Когда определили место для будущего дворца, правительство стало скупать все дома, которые пришлось бы затем снести. Один из них принадлежал бондарю по имени Бонвиван. Его маленький дом, вместе с землей, никак не стоил более тысячи франков. Владелец запросил десять тысяч. Об этом доложили императору, и тот приказал купить дом за названную цену.
Подготовили контракт, но Бонвиван, подумав, запросил тридцать тысяч. Наполеон и на это согласился. Затем бондарь поднял цену до сорока тысяч. Архитектор вновь доложил императору о сложившейся ситуации.

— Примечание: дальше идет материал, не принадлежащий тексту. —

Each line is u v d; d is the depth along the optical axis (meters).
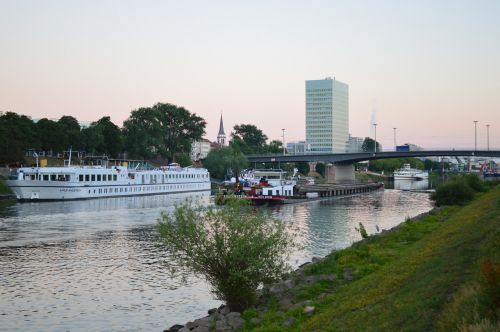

— Вот оно что! — воскликнул Наполеон. — Этот плут явно злоупотребляет своим положением, тем не менее у нас нет иного выхода; нам следует заплатить ему.
Но бондарь поднял цену до пятидесяти тысяч! Архитектор вновь явился к императору. Тот был возмущен и заявил:
— Этот человек — настоящий негодяй, ну что ж, я не заплачу ему ни гроша за его дом. Пусть этот дом останется как памятник моего уважения к законам.
Бонвиван не знал меры и «остался с носом». А вернувшиеся Бурбоны с ним не церемонились: они снесли фундамент дворца, после чего хибара бондаря развалилась. Никакой компенсации он не получил и еле сводил концы с концами.
Отряды принца Конде
Революция поставила вне закона многих членов бывших привилегированных сословий французского королевства — дворянства и духовенства. Каждый эмигрант «умирал гражданской смертью», а его состояние «делалось собственностью Республики».
Вернуться на родину означало верную смерть. Если такой человек был обнаружен и его личность установлена, то его немедленно казнили.
Революция закончена, но зловещий закон все еще действует. В списках приговоренных к смерти значатся 146 тысяч имен — дворян, офицеров, бывших парламентариев, священников, политиков тех партий, что давно сошли со сцены.
Двести или триста тысяч человек остались во Франции, но были наполовину лишены прав. Это родственники и свойственники эмигрантов — люди, которым запрещено занимать государственные должности, избирать и быть избранными в органы власти.
Бывшие дворяне по закону уже не считались французами. Они должны были натурализоваться.
Что Бонапарт делает со всеми этими людьми? Режим Консульства непрочен, продолжается война с Англией и Австрией, и молодой правитель действует осторожно и поэтапно.
Конституция 1799 года провозглашает невозможность возвращения эмигрантов. Однако теперь всякий француз — если он не эмигрант и не высланный — имеет право подавать голос, быть избранным и занимать общественные должности. Через двенадцать дней принимается постановление Государственного совета, по которому возвращаются гражданские и политические права бывшим потомственным и личным дворянам, родственникам и свойственникам эмигрантов, всем «внутренним эмигрантам».
Возвращаются видные государственные мужи — Карно
[92], Бартелеми
[93], Буасси д'Англа
[94], ранее вынужденные бежать либо сосланные. Освобождаются репрессированные Директорией политики. Выпущены на свободу священники, томившиеся на острове Ре.
В первые дни Консульства Наполеон посетил государственную тюрьму. По его приказу и в его присутствии освобождались граждане, арестованные по чудовищному закону о заложниках.
— Несправедливый закон, — говорил при этом Бонапарт, — лишил вас свободы. Мой первый долг возвратить ее вам.
Он побывал и в других тюрьмах, требовал списки заключенных, расспрашивал этих людей и обещал правый суд.
Принимаются законодательные акты, значительно убыстряющие рассмотрение просьб об исключении из эмигрантских списков. Дело пошло еще веселее, когда Бонапарт победил австрийцев при Маренго
[95] и почувствовал возросшую уверенность в прочности своей политической системы.
Правительство знало, что некоторые эмигранты, все еще находившиеся в списках, нелегально прибывали во Францию, и смотрело на это «сквозь пальцы». А после заключения Амьенского мира с Англией и конкордата с Ватиканом
[96] были амнистированы все, кроме наиболее одиозных лидеров оппозиции и видных членов протестующей эмиграции. Таких оказалось не более тысячи человек
Те, кто вернулся, получали все права гражданства. Они должны лишь пообещать «быть верными правительству, установленному Конституцией, и не поддерживать ни прямых, ни косвенных сношений и переписки с врагами государства».
Правда, вернувшиеся зачастую не имели никаких источников дохода — их собственность была конфискована. Сенатским решением им вернули часть еще непроданных имений. В денежном выражении это была лишь двадцатая доля утраченного — сто миллионов из двух миллиардов.
Сам Наполеон был вынужден признать, что эту «милостыню» распределяли несправедливо: наиболее нуждавшиеся остались ни с чем. Позднее он скажет, что «сорок тысяч граждан лишены всяких средств к существованию». Они живут у родных и близких, как гости и прихлебатели.